The misconception that costs determined prices prevented economists for a long time from recognizing that it was prices which operated as the indispensable signals telling producers what costs it was worth expending on the production of the various commodities and services, and not the other way around.

For Hayek, the price of every good or asset is an indispensable information signal. Without it, investors would not be able to distinguish good from bad opportunities, buyers would waste resources on overpriced products and banks would lend money to doomed borrowers. This also leads us to Hayek’s most important political position: Socialism, propagating the total expropriation of business assets and consequently the disbandment of capital markets, would be bound to disaster if implemented. Adding value to anything becomes impossible if you don’t even know how valuable its components are.  

It was also Hayek who brought the libertarian vision of decentralized economy and the need for compensation of environmental damage together in an add-on to his price theory:

Nor can certain harmful effects of deforestation, or of some methods of farming, or of the smoke and noise of factories, be confined to the owner of the property in question or to those who are willing to submit to the damage for an agreed compensation.

Are we living the “socialist nightmare”?

### [PROVIDED MATERIAL]
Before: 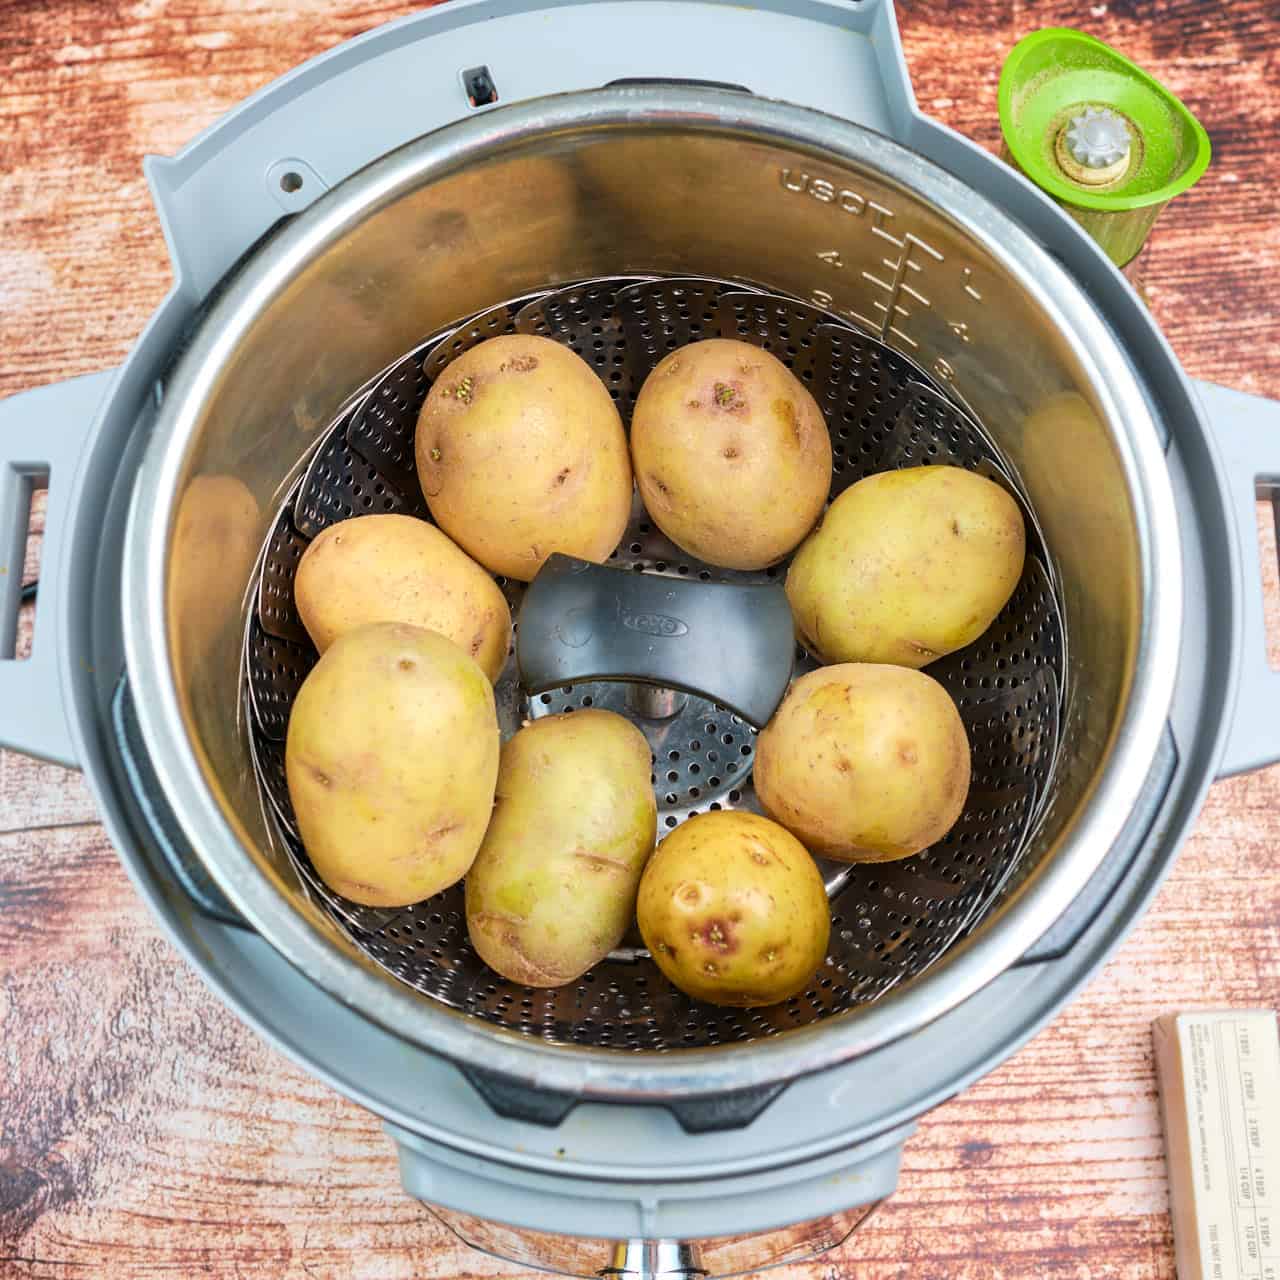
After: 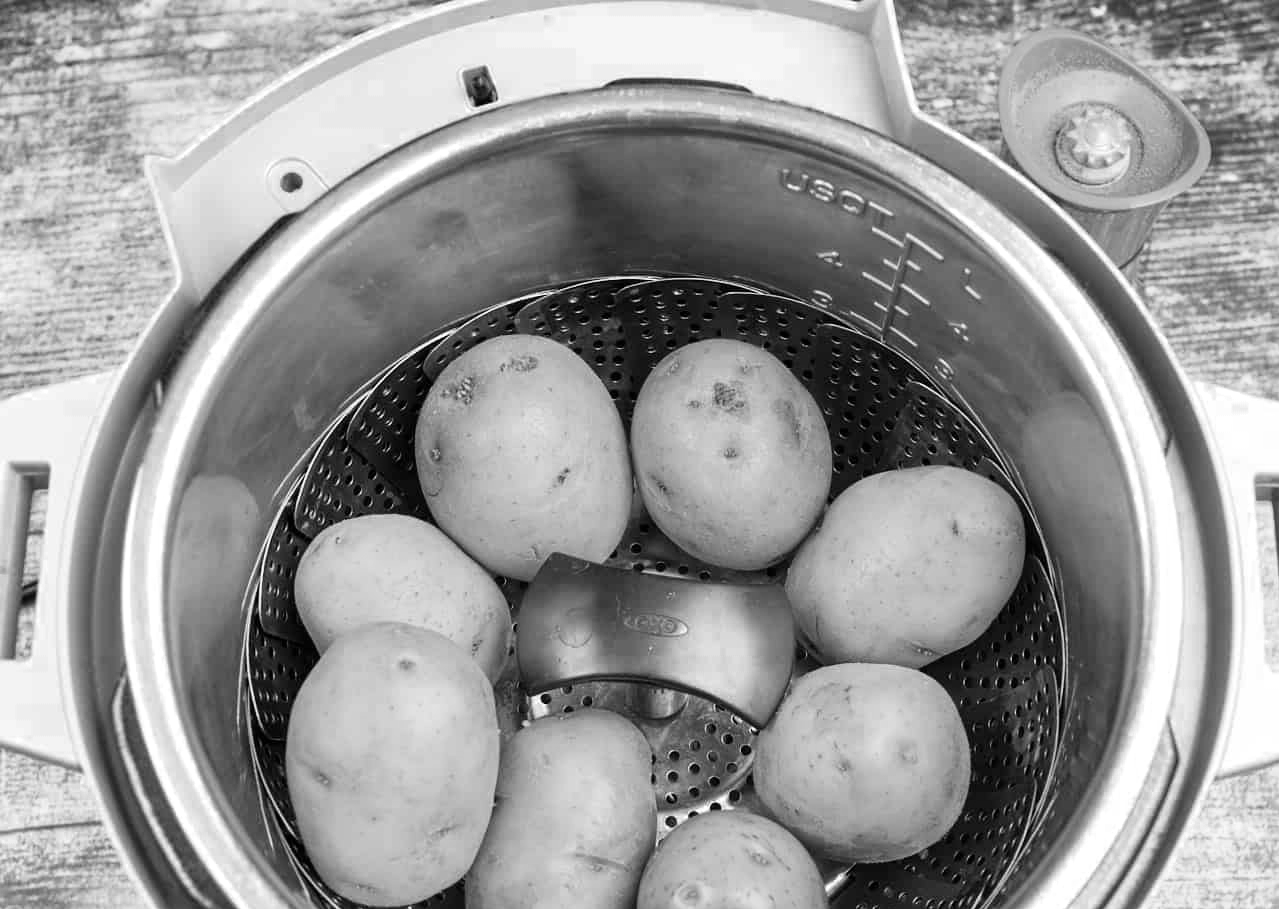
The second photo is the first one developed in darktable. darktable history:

### [EXERCISES TO COMPLETE]
1. Write down the part of the Hayek passage that opens with the words containing "The misconception that" and closes with "its components are.".
2. In the Hayek passage, what does Hayek consider the price of every good or asset to be?
3. Carry the Hayek passage forward from its final line.
Nothing in the listing is needed here.

### [TASK ANSWERS]
1.
The misconception that costs determined prices prevented economists for a long time from recognizing that it was prices which operated as the indispensable signals telling producers what costs it was worth expending on the production of the various commodities and services, and not the other way around.

For Hayek, the price of every good or asset is an indispensable information signal. Without it, investors would not be able to distinguish good from bad opportunities, buyers would waste resources on overpriced products and banks would lend money to doomed borrowers. This also leads us to Hayek’s most important political position: Socialism, propagating the total expropriation of business assets and consequently the disbandment of capital markets, would be bound to disaster if implemented. Adding value to anything becomes impossible if you don’t even know how valuable its components are.

2. An indispensable information signal.

3.
Surprisingly, to many of his fans, this ends in a radical conclusion for the problem of environmental destruction: if we do not compensate for them in the price we pay for assets, goods and services, our behavior towards nature since the Great Industrialization has been pure socialism. Hayek would turn around in his grave! Probably because he never got to elaborate on climate issues on a publicly known scale, too many libertarians and liberals around the world have been turning on full denial in the face of climate change.

After all, this is highly ironic and unnecessary, as liberalism provides us with the intellectual tools to grasp the problem. Hayek made a simple point from nothing more than real-life human behavior in economic decisions of when and why we, as markets, fail to consider the consequences of our actions. Mill and the neoclassical thinkers after him developed an almost independent concept for how market failure unfolds and how governments can remove the sand in the gears easily.